• WORK REQUEST:
Among the records below, find the lines with the word "jianguoyun" and copy them.

### LISTED RECORDS

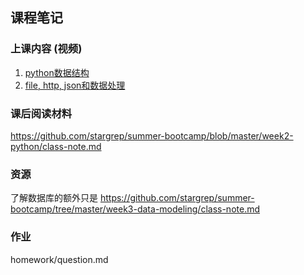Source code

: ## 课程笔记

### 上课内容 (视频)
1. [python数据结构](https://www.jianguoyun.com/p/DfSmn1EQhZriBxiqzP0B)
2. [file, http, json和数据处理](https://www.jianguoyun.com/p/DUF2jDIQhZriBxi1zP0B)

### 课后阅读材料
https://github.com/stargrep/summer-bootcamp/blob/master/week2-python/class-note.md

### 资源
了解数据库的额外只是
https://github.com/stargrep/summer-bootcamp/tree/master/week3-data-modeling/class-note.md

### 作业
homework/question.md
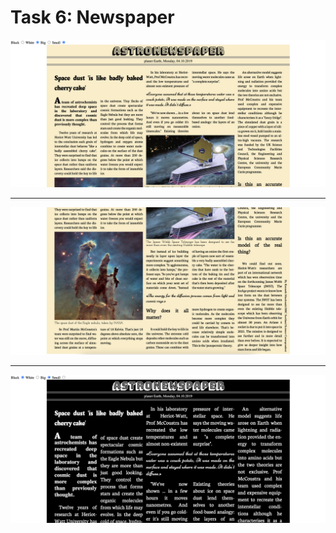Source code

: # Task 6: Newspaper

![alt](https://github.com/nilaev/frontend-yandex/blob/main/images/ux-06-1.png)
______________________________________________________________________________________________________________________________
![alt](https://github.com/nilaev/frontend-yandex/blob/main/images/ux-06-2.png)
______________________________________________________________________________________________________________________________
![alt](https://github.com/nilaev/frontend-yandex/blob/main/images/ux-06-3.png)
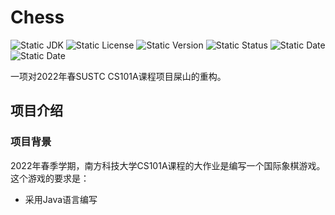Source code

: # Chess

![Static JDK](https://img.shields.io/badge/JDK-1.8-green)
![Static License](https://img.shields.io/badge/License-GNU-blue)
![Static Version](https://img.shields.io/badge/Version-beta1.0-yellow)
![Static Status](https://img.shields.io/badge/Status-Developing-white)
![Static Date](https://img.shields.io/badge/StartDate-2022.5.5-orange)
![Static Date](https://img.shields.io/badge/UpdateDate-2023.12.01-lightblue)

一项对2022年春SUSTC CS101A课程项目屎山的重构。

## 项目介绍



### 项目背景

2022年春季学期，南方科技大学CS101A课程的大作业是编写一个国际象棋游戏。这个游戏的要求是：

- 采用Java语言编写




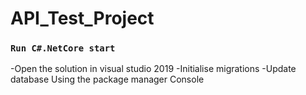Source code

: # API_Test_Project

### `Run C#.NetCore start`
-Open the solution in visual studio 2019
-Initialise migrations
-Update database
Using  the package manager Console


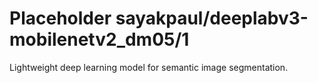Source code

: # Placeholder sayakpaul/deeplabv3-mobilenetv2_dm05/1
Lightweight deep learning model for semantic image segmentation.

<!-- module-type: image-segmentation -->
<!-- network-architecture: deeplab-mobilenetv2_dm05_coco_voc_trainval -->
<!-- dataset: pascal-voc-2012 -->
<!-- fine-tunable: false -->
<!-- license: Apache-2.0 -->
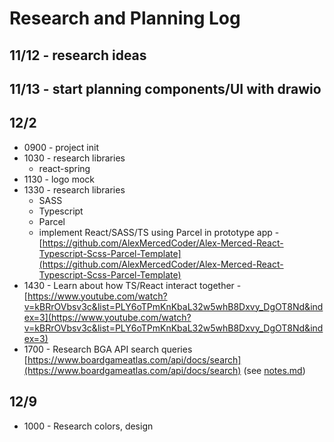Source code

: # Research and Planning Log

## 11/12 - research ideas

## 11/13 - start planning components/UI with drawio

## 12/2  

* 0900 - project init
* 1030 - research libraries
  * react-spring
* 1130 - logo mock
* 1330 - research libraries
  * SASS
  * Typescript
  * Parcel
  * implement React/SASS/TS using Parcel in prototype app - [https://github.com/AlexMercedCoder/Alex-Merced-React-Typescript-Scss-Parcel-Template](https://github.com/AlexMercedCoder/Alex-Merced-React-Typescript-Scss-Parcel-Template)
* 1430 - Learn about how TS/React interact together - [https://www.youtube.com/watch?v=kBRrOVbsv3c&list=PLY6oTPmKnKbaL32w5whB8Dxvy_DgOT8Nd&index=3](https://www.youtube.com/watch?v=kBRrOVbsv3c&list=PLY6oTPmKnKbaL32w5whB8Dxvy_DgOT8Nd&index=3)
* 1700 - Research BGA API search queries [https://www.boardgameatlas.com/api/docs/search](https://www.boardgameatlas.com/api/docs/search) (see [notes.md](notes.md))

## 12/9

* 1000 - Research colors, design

######

• EXERCISE SOLUTION:
1. [python数据结构](https://www.jianguoyun.com/p/DfSmn1EQhZriBxiqzP0B)
2. [file, http, json和数据处理](https://www.jianguoyun.com/p/DUF2jDIQhZriBxi1zP0B)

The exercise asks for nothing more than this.